Jüngster Verschwörungs-Hype: Morgellonen am Corona-Teststäbchen Von Arne Beckmann, dpa

Scheinbar zappeln wurmartige Gebilde über Corona-Teststäbchen. Die
Verschwörungsgemeinde ist sich sicher: Das sind Morgellonen, die sich
unter der Haut einnisten können. Doch es ist natürlich ganz anders.

Berlin (dpa) - Als wichtige Waffen im Kampf gegen die Ausbreitung des
Coronavirus gelten medizinische Masken und Antigen-Schnelltests. Wer
sie nutzt, fühlt sich in der Regel besser geschützt gegen die
unsichtbaren Erreger. Doch jetzt sorgt ein neuer Mythos für Wirbel:
Sind Masken und Tests etwa verunreinigt oder gar verseucht? Unter
Verschwörungserzählern erlebt gerade ein ungewöhnlicher Begriff
seinen Höhenflug: Morgellonen.

BEHAUPTUNG: Über Corona-Teststäbchen und Atemmasken gelangen
parasitäre Morgellonen in den Körper.

BEWERTUNG: Falsch.

FAKTEN: Es juckt und kribbelt bei den Betroffenen, die über
Morgellonen klagen. Dabei soll es sich angeblich um kleine Lebewesen
handeln, die sich unter der Haut einnisten. Mediziner tun das
Phänomen oft als Wahnvorstellung ab - als eine Variante des
sogenannten Dermatozosenwahns, bei dem sich die Patienten einbilden,
ihre Haut sei von Parasiten befallen. Begünstigt wird der Irrglaube
beispielsweise durch Kokain- und Amphetaminmissbrauch aber auch durch
Hirnverletzungen und Erkrankungen des zentralen Nervensystems.

Wer über Morgellonen klagt, liefert oft selbst das vermeintliche
Beweismaterial. Durch Drücken und Kratzen kommen auf der Haut der
Betroffenen Gebilde hervor, die unter dem Mikroskop wie kleine
Lebewesen aussehen. Manchmal bewegen sie sich sogar - scheinbar aus
eigener Kraft.

Dieser Trugschluss ist leicht zu erklären, sagt Kriminalbiologe Mark
Benecke. In seinem Labor hat er schon unzählige Proben untersucht von
Menschen, die Morgellonen unter ihrer Haut gefunden haben wollen.
Unter seinem Mikroskop sieht er in der Regel lediglich eine Mischung
aus Textilfasern, kleinen Pflanzenteilen, Dreck, Staub und
Hautschuppen - die durch Drücken und Kratzen zusammengerollt wurden.
Dass ein ungeschultes Auge hier ein Lebewesen erkennt, findet Benecke
nachvollziehbar: «Die verdrillte Faser kann auch schon mal ähnlich
aussehen wie beispielsweise winzige Muskeln», sagt er der Deutschen
Presse-Agentur.

Auch dass sich die wurmartigen Gebilde manchmal scheinbar von alleine
bewegen, kann Benecke erklären. Das passiert in der Regel dann, wenn
man nah rangeht an das untersuchte Objekt: «Wenn man auf die Fasern
draufhaucht, nehmen sie die Feuchtigkeit und Wärme aus der Atemluft
auf und bewegen sich dann. Auch elektrostatische Anziehungskräfte
können für diesen Effekt sorgen.» Letzteres kann nachempfinden, wer
einen Luftballon ein seinen Haaren reibt.

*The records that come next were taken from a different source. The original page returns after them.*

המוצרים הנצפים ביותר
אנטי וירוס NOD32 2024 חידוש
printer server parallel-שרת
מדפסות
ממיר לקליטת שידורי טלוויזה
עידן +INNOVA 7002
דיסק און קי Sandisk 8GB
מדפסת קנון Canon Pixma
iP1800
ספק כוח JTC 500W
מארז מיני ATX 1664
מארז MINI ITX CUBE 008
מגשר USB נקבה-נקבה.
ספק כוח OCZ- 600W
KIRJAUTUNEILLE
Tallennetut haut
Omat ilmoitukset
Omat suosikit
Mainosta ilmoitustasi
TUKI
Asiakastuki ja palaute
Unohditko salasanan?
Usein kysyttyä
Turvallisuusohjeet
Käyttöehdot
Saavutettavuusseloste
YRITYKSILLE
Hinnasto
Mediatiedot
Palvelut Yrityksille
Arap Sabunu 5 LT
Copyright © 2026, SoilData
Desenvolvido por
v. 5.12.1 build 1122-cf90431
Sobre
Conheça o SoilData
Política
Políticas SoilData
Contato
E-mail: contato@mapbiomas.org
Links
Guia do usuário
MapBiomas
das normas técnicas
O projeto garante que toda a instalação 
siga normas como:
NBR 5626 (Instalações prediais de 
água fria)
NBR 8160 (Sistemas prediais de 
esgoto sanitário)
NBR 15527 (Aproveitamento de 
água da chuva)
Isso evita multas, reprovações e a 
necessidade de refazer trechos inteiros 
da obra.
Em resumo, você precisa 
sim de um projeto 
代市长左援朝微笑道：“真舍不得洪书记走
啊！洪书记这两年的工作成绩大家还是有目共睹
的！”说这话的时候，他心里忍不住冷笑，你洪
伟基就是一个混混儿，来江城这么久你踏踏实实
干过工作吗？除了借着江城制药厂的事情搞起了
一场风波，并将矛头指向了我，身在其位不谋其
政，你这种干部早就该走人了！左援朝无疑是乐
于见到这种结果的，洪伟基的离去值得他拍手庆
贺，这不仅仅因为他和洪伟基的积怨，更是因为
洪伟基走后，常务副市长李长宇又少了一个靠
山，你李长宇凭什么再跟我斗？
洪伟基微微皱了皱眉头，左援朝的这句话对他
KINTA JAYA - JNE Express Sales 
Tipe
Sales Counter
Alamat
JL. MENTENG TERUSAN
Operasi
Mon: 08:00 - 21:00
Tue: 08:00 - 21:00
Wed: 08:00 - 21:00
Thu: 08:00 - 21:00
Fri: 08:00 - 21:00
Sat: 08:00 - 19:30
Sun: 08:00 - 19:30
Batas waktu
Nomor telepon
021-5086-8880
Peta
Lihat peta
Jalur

Aktuell legt eine ganze Reihe von Menschen FFP2-Masken oder
Corona-Teststäbchen unters heimische Mikroskop - um herauszufinden,
ob sie befallen sind. Sie haben offenbar selbst in sozialen Medien
Videos und Bilder gesehen von Nutzern, die Morgellonen entdeckt haben
wollen. Und wer suchet, der findet: In den Clips sind teils scheinbar
krabbelnde, wurmartige Gebilde sogar unter der Verpackungsfolie von
FFP2-Masken zu erkennen.

Höchstwahrscheinlich handelt es sich auch dabei um Textilfasern, die
bei der Produktion bereits in die Packung gelangt sind, sagt Benecke.
Masken wie Teststäbchen werden nämlich nicht in steriler Umgebung
hergestellt. Und selbst bei der Sterilisation werden zwar etliche
Keime abgetötet, aber keine ungewollten Textilfasern beseitigt.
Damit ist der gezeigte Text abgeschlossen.